# Relational Markov Decision Processes: Theory and Implementation for DDCM

> **Abstract**: This report presents a comprehensive overview of Relational Markov Decision Processes (RMDPs) and their practical application to the Dynamic Discrete Choice Model (DDCM) for activity-based travel demand modeling. We bridge the theoretical foundations from Boutilier et al.'s seminal work on Symbolic Dynamic Programming with a practical GPU-accelerated implementation that achieves ~20,000× speedup for population-scale simulations.

---

## 1. Introduction: The Curse of Dimensionality in Standard MDPs

In a standard Markov Decision Process (MDP), you must explicitly enumerate every possible state and action.
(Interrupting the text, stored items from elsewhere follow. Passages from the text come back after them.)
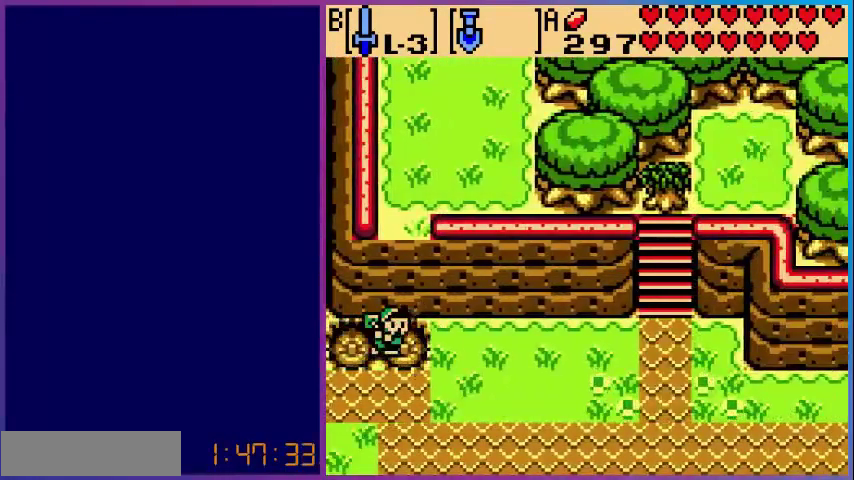
{"buttons": ["DPAD_RIGHT"], "events": [[240, "A", "down"], [400, "A", "up"]]}
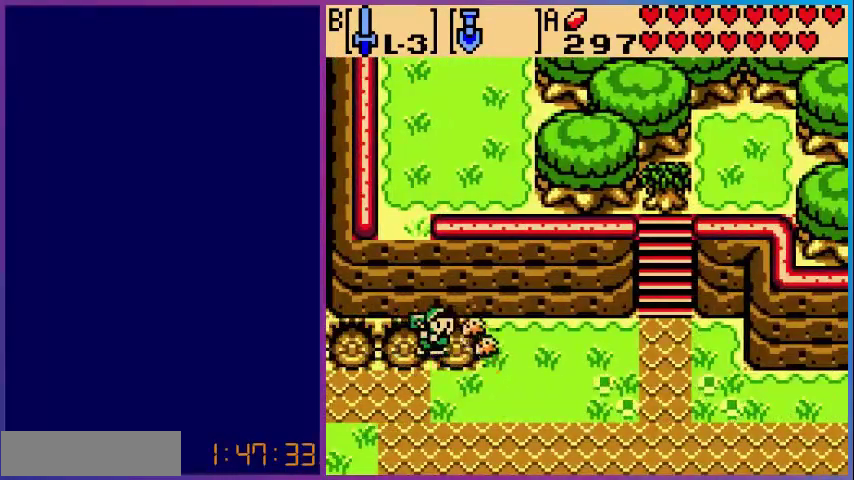
{"buttons": ["A", "DPAD_RIGHT"], "events": [[400, "A", "down"]]}
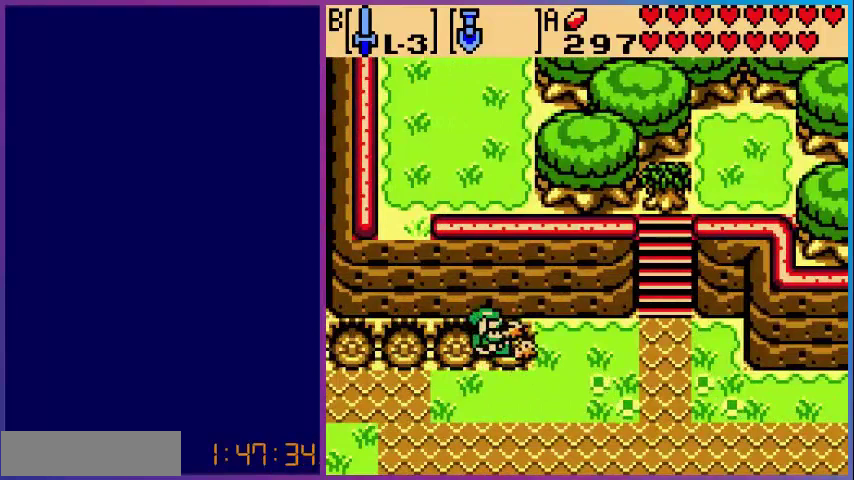
{"buttons": ["A", "DPAD_RIGHT"], "events": [[80, "A", "up"], [480, "A", "down"]]}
For travel demand modeling, this creates a fundamental scaling problem:

**Example**: For a logistics or travel problem with 144 zones, if each agent has a unique (home, work) configuration:
- **Unique graphs needed**: 144 × 144 = 20,736 graphs
- **Graph build time**: ~55 seconds each
- **Total time**: 20,736 × 55s ≈ **316 hours (13 days)**

This exponential explosion—the "curse of dimensionality"—makes standard MDPs impractical for real-world applications involving many locations, agents, or time periods.

---

## 2. Theoretical Foundations of RMDPs

### 2.1 From Propositional to First-Order Logic

RMDPs solve the dimensionality problem by borrowing ideas from **First-Order Logic (FOL)**. Instead of a flat list of states, RMDPs describe the world using:

| Component | Description | Example |
|-----------|-------------|---------|
| **Objects & Classes** | General categories rather than specific individuals | `Box`, `Truck`, `City`, `Zone` |
| **Relations (Fluents)** | Predicates describing state that change over time | `On(box, truck)`, `In(truck, city)` |
| **Action Schemas** | Templates that apply to any objects | `drive(truck, city_a, city_b)` |

### 2.2 The Power of Quantifiers

First-Order Logic provides two quantifiers that enable abstraction:

- **Universal Quantifier (∀)**: "For all"
  - Example: ∀b, ¬On(b, Truck1, s) means "Truck 1 is empty"
  
- **Existential Quantifier (∃)**: "There exists"
  - Example: ∃b, In(b, Paris, s) means "At least one box is in Paris"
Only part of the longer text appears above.